PROBLEM TO SOLVE: In the blog post on the Pirate Bay verdict, condense the paragraph that begins "The first problem area of this judgement" into a short bulleted list of its main points.

The Pirate Bay Verdict
Written by Ben   
Saturday, 18 April 2009

The below article is written to try and explain why I find the Pirate Bay Verdict so unfair, all comments appreciated, please either use the comment system below or email them to This e-mail address is being protected from spam bots, you need JavaScript enabled to view it . I'll happily post other peoples versions or other opinions as separate articles if you submit them.  

Today the four men responsible for the torrent indexing site The Pirate Bay, were sentenced to 1 year in jail for assisting making available copyrighted content, they were also order to pay around $3.6 million in compensation to various record and film companies including Warner Bros. Entertainment, MGM Pictures, Columbia Pictures Industries, Twentieth Century Fox Film, Sony BMG, Universal and EMI.

This ruling drew a lot of anger from a lot of people, myself included. Some peoples reasoning is very simple, they like being able to download for free content they would normally have to pay for and dislike anything which interferes with that. For other people including myself, our support for the Pirate Bay and outrage at this verdict is a little more complicated.

 

From my perspective, I do not think that I have any right to download music, films or anything else, which other people have created, without their permission. I accept completely that if someone puts time and effort into creating something then they have the right to choose that they want others to pay to access that creation, whatever it may be.

The first problem area of this judgement for me is the fundamental question of what the Pirate Bay have actually done wrong. To be clear on how the site works, The Pirate Bay do not store on their servers, any copyrighted content. They store .torrent files which contain a list of individuals who are sharing a particular file, these files can be anything from films to games to operating systems. As with all file distribution systems on the internet, these include a variety of legal and illegal – in that it is being distributed without the copyright holders consent – content.

These torrent files are submitted by users of the site and found using The Pirate Bays search facility and sorted mainly based on the popularity of the files with the sites many users. The Pirate Bay does not submit or create these torrents themselves. In this respect The Pirate Bay seems little different from Google who also maintain a searchable index of content created by others. This is a point that has been raised several times since the verdict; if the rationale behind the case is logically extended, then any service which provides an index of material which has the potential to include copyrighted content, could potentially be sued on the same grounds.

The above is a somewhat technical reason for why I think the verdict is unjust; put simply the people who are breaking the law are the people uploading the files and continuing to share the files, not the Pirate Bay. If anyone should be prosecuted (and that is a big if) then it should be those people, not the Pirate Bay.

For me however the anger is not primarily due to the above reason, instead it is because of the victory for the Film and Media companies this verdict symbolises in what has become the Film and Music industry vs what were its customers. It's here what I said earlier about believing content creators have a right to charge people to access their content gets a little blurred.

Data excerpts:

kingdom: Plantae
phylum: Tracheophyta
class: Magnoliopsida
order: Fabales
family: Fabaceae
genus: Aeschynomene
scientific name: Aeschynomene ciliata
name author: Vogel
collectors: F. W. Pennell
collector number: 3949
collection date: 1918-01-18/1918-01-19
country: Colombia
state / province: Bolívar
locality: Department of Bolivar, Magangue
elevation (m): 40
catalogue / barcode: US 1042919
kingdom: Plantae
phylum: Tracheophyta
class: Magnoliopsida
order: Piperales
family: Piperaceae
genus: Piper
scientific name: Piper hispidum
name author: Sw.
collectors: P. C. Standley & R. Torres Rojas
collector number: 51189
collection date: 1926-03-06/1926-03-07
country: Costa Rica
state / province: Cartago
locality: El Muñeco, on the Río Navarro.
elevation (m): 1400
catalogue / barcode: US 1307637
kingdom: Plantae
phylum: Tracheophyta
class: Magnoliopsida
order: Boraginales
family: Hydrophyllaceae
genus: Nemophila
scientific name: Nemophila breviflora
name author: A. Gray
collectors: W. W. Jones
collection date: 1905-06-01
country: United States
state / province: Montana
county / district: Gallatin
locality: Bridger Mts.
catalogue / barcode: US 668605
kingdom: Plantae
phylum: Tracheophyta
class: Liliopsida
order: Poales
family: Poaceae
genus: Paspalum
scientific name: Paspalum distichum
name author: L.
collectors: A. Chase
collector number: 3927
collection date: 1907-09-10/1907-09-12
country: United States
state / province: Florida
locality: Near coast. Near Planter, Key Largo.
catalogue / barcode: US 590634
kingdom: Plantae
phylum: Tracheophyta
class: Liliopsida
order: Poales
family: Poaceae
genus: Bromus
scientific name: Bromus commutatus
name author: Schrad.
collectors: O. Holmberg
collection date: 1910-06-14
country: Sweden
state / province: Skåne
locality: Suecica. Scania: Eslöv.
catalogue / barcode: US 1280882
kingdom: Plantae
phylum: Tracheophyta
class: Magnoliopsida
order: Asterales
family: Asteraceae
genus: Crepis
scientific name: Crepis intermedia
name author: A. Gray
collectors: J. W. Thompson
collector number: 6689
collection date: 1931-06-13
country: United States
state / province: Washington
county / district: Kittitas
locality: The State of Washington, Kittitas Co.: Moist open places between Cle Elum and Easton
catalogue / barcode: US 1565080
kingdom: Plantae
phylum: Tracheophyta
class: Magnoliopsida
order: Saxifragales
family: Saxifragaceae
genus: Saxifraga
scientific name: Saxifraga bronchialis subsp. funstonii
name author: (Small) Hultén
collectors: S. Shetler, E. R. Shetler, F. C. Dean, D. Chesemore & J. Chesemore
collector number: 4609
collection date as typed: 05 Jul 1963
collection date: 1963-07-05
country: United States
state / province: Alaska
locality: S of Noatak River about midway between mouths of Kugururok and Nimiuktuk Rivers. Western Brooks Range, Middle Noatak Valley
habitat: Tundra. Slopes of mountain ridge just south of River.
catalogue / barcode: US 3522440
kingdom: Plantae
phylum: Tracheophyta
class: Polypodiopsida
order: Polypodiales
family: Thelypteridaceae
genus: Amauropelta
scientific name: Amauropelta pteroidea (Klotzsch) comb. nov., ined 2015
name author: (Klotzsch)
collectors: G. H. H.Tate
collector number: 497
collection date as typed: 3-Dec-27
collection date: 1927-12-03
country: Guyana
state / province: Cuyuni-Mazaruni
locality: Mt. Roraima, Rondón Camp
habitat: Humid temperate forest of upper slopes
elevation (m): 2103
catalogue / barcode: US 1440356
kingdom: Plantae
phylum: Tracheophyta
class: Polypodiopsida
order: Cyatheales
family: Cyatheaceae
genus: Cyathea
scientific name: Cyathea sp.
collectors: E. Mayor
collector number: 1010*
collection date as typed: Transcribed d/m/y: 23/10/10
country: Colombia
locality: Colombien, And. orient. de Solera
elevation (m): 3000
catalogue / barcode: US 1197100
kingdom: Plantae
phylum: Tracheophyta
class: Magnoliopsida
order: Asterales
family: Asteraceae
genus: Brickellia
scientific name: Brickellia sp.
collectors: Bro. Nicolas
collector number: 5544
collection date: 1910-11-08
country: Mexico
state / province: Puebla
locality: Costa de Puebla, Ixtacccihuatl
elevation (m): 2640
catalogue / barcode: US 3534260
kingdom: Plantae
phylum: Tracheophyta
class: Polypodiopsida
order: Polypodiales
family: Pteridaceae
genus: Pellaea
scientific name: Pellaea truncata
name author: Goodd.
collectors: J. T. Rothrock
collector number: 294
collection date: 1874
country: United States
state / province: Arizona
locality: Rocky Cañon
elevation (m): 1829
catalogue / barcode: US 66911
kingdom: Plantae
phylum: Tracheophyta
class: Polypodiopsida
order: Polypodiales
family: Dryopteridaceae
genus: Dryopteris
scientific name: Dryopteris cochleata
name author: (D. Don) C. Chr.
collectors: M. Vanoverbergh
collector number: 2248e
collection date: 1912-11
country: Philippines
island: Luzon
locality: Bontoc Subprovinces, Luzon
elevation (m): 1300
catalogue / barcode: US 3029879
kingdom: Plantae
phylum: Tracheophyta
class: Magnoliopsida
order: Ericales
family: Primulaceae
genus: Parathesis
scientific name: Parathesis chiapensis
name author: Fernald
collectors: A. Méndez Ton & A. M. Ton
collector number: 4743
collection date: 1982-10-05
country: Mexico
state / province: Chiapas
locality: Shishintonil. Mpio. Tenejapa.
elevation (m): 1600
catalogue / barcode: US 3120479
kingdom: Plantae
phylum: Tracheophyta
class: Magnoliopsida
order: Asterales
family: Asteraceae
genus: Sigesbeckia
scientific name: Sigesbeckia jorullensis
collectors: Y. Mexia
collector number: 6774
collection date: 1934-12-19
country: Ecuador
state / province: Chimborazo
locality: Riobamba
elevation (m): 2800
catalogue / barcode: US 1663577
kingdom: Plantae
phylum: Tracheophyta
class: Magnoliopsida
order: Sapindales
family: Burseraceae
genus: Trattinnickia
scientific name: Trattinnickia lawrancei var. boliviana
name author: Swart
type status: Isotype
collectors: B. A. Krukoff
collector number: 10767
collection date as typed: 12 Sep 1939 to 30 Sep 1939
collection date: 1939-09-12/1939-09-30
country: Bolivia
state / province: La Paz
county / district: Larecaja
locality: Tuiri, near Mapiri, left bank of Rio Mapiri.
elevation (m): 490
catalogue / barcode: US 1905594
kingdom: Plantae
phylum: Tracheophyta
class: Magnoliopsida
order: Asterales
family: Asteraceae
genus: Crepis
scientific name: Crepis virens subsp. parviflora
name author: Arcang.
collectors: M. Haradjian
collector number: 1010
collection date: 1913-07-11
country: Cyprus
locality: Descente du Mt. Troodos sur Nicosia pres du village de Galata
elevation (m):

ANSWER TO THE EXERCISE:
- The author's first objection to the judgment is the basic question of what the Pirate Bay actually did wrong.
- The site does not store any copyrighted content on its servers.
- It stores .torrent files, which list the individuals sharing a particular file.
- These files can be anything from films to games to operating systems.
- As with all file distribution systems on the internet, the content includes both legal material and illegal material, meaning material distributed without the copyright holder's consent.